Comrades of the Seventieth Indiana, comrades of all these associated regiments, I am glad to meet you. Nothing shall sever that bond, I hope. Nothing that I shall ever say, nothing that I shall ever do, will weaken it. And now, if you will permit me again to acknowledge the generous hospitality of this community, and in your behalf to return them our most sincere thanks, I will close these remarks and proceed with the programme which has been provided.
General Harrison was unanimously re-elected President of the Association, Colonel Samuel Merrill Vice-President, M. G. McLean Secretary, Major James L. Mitchell Treasurer.
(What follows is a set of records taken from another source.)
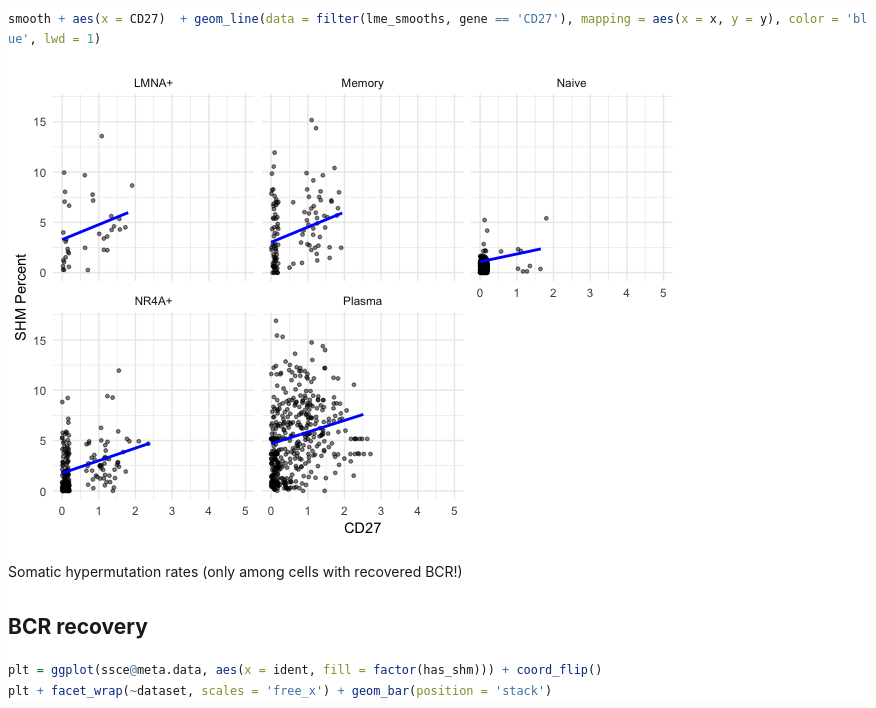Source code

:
``` r
smooth + aes(x = CD27)  + geom_line(data = filter(lme_smooths, gene == 'CD27'), mapping = aes(x = x, y = y), color = 'blue', lwd = 1)
```

![](04expression_cluster_de_files/figure-gfm/smh_gene-7.png)

Somatic hypermutation rates (only among cells with recovered BCR!)

## BCR recovery

``` r
plt = ggplot(ssce@meta.data, aes(x = ident, fill = factor(has_shm))) + coord_flip() 
plt + facet_wrap(~dataset, scales = 'free_x') + geom_bar(position = 'stack') 
```
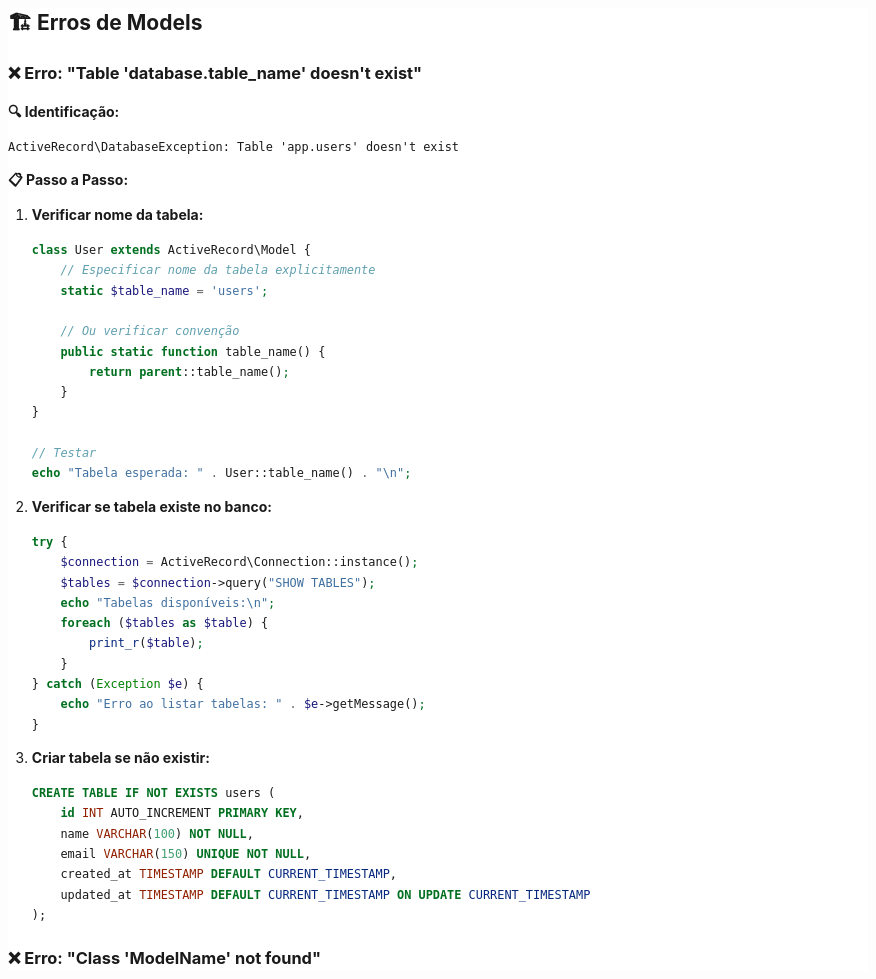 
## 🏗️ Erros de Models

### ❌ **Erro: "Table 'database.table_name' doesn't exist"**

**🔍 Identificação:**
```
ActiveRecord\DatabaseException: Table 'app.users' doesn't exist
```

**📋 Passo a Passo:**

1. **Verificar nome da tabela:**
   ```php
   class User extends ActiveRecord\Model {
       // Especificar nome da tabela explicitamente
       static $table_name = 'users';
       
       // Ou verificar convenção
       public static function table_name() {
           return parent::table_name();
       }
   }
   
   // Testar
   echo "Tabela esperada: " . User::table_name() . "\n";
   ```

2. **Verificar se tabela existe no banco:**
   ```php
   try {
       $connection = ActiveRecord\Connection::instance();
       $tables = $connection->query("SHOW TABLES");
       echo "Tabelas disponíveis:\n";
       foreach ($tables as $table) {
           print_r($table);
       }
   } catch (Exception $e) {
       echo "Erro ao listar tabelas: " . $e->getMessage();
   }
   ```

3. **Criar tabela se não existir:**
   ```sql
   CREATE TABLE IF NOT EXISTS users (
       id INT AUTO_INCREMENT PRIMARY KEY,
       name VARCHAR(100) NOT NULL,
       email VARCHAR(150) UNIQUE NOT NULL,
       created_at TIMESTAMP DEFAULT CURRENT_TIMESTAMP,
       updated_at TIMESTAMP DEFAULT CURRENT_TIMESTAMP ON UPDATE CURRENT_TIMESTAMP
   );
   ```

### ❌ **Erro: "Class 'ModelName' not found"**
When the motion was put by one of the veterans on the adoption of the report re-electing General Harrison to the presidency of the Association, the veterans answered with a "Yea" that brought cheer upon cheer from the crowd.
General Harrison, visibly affected, simply said: "I feel myself crowned again to-day by this evidence of comradeship of the old soldiers of the Seventieth Indiana." [Cheers.]
On his return from Clayton, General Harrison was visited at his residence by fifty veterans of Potter Post, G. A. R., Sycamore, Ill., _en route_ home from the Columbus encampment. They were introduced by General E. F. Dutton, colonel of the One Hundred and Fifth Illinois Infantry, and commander of the Second Brigade, Third Division of the Twentieth Army Corps.
INDIANAPOLIS, SEPTEMBER 14.
All trains arriving from the East this day brought large delegations of homeward-bound veterans from the Columbus, Ohio, encampment. The first to arrive was one hundred veterans of Ransom Post, St. Louis--General Sherman's Post--who were introduced by Col. Murphy. General Harrison, responding to their greeting, said:
_Comrades_--I esteem it a pleasure to be able to associate with you by the use of that form of address. I know of no human organization that can give a better reason for its existence than the Grand Army of the Republic. [Cries of "Good!"] It needs no argument to justify it; it stands unassailable, and admits of no criticism from any quarter. Its members have rendered that service to their country in war, and they maintain now, in peace, that honorable, courageous citizenship that entitles them to every patriot's respect. I thank you for this visit, and will be glad if you will now allow me to welcome you to my home.
In the afternoon the streets of Indianapolis were overflowing with marching veterans from Illinois, Minnesota, Missouri, Wisconsin, and Kansas, headed by the National Drum Corps of Minneapolis, and commanded by Department Commander Col. James A. Sexton, of Chicago, and a brilliant staff. The great column passed through the city out to the Harrison residence. Conspicuous at the head of the line marched the distinguished Governor of Wisconsin, General Jere M. Rusk, surrounded by his staff of seventeen crippled veterans, among whom were Capt. E. G. Fimme, Secretary of State of Wisconsin; Col. H. B. Harshaw, State Treasurer; C. E. Estabrook, Attorney-General; Philip Cheek, Insurance Commissioner; Col. H. P. Fischer, Maj. J. R. Curran, Maj. F. L. Phillips, Maj. F. H. Conse; Captains W. W. Jones, H. W. Lovejoy, and W. H. McFarland. Eighty members of the Woman's Relief Corps accompanied the veterans, and were given positions of honor at the reception. When General Harrison appeared he was tendered an ovation. Governor Rusk said: "Comrades--I consider it both an honor and a pleasure in introducing to you the President of the United States for the next eight years--General Benjamin Harrison." [Cheers.]